教牧关怀:我们的牧师正在思考他们此时需要为会众和社区提供的关怀类型。 然而,我也听到希望,更广泛的教派将成为社区的一部分,在这个时候支持他们的会众。 此外,人们渴望听到教派的声音。 在这些电话中,有人问我是否代表整个教派带来了祈祷、问候和信息,这些信息会鼓舞/安慰他们的成员,并且可以在礼拜或圣经学习期间分享。

与白人对话:深入参与多元文化集会或家庭的白人有一种感觉,他们应该做更多的事情来就种族和种族主义以及选举季发生的事情进行坦诚的对话。 有些人现在正试图在事后参与并进行这些对话。 其他人仍然害怕这些对话。 一些人认为,进行这些对话并让白人了解种族和种族主义的危险是别人的工作。 有一种深刻的脱节感,基督徒可能对我们社会目前正在培育和鼓励的种族主义和种族化暴力视而不见。

过去,我们国家一直在与种族化的暴力和歧视作斗争,在此期间,我们有早期基督教领袖的榜样来激励我们。 我一直在回到小马丁路德金的“伯明翰监狱的信“——一封感觉特别相关的信,因为它是写给在分裂和困难时期努力做正确事情的白人基督徒的。 金写道,

“曾经有一段时间,教会是强大的——在那个时候,早期的基督徒因配得上为他们的信仰而受苦而欢欣鼓舞。 在那些日子里,教会不仅是记录民意的想法和原则的温度计; 它是一个改变社会习俗的恒温器。

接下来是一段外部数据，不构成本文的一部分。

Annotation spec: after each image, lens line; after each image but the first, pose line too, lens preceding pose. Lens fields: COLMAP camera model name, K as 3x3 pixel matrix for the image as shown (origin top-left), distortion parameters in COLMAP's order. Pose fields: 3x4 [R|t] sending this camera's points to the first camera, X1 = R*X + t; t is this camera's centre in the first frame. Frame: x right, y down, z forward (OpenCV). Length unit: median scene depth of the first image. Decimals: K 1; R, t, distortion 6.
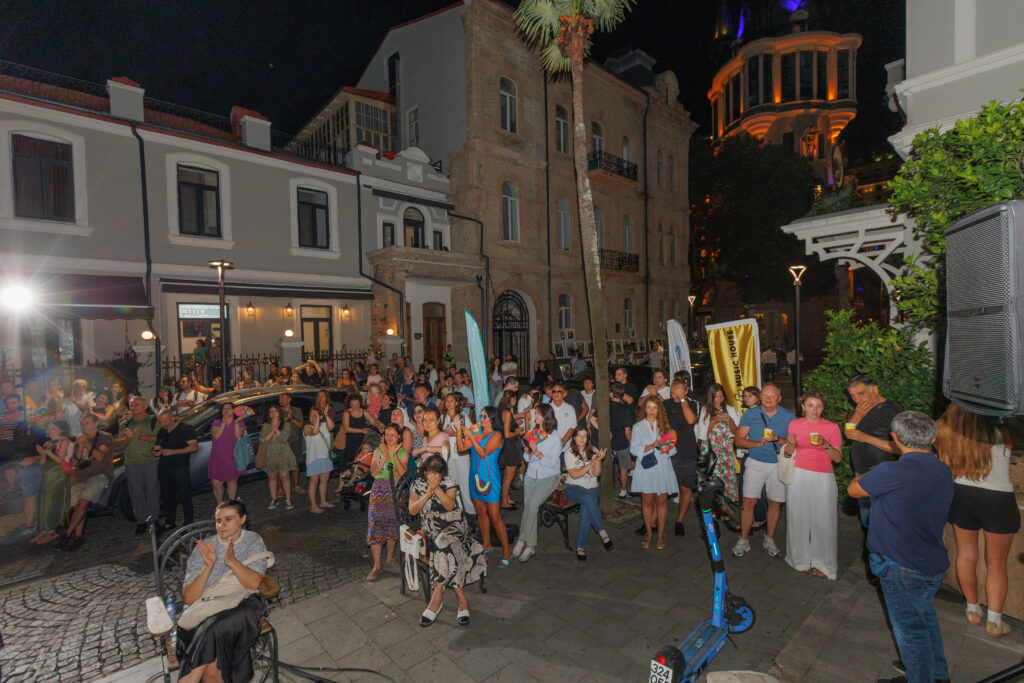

”

在很多方面,我觉得这份报告正在做“温度计”工作——试图描述几个星期内的许多对话。 我希望它能让你对我所听到的有所了解。 然而,我不认为我完全传达了人们听到我的消息是多么的快乐和幸福。 他们告诉我知道他们教派中的其他人了解他们的处境、对他们的担忧敏感并向他们伸出援手意味着什么。 尽管这些谈话很艰难,但也有欢笑和接受我们在上帝的计划中的时刻,但也有我们需要做“某事”的决心——尽管目前还不清楚那是什么。

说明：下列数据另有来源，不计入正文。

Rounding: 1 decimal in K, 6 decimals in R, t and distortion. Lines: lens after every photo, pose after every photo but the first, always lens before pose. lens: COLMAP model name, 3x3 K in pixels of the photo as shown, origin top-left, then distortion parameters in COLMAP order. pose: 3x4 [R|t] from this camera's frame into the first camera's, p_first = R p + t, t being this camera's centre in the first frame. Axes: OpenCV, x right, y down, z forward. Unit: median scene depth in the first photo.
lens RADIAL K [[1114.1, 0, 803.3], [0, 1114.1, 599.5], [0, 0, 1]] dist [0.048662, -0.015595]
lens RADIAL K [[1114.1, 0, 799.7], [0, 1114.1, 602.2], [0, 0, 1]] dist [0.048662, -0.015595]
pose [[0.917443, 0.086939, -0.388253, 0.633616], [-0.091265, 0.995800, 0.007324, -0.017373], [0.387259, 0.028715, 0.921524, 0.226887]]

这就引出了金信中恒温器的比喻。 强烈希望教会采取行动。 对于某些人来说,这意味着找到自己的声音。 对于其他人来说,希望看到更广泛的教派领导行动,以便他们可以加入更大的运动。 我期待看到我们如何建立我们的价值观——从早期弟兄会关于奴隶制的声明,到 1963 年“现在是时候治愈我们的种族分裂”中的行动呼吁,再到关于跨文化交流错综复杂的继续教育的呼吁“不再分离”中的能力和种族意识。

我们有机会以一种尊重我们的历史和弟兄会继续耶稣工作的独特方式的方式在这一遗产的基础上再接再厉。 . . 和平地、简单地、在一起。

金比亚·凯特林 是弟兄会跨文化事工的主任。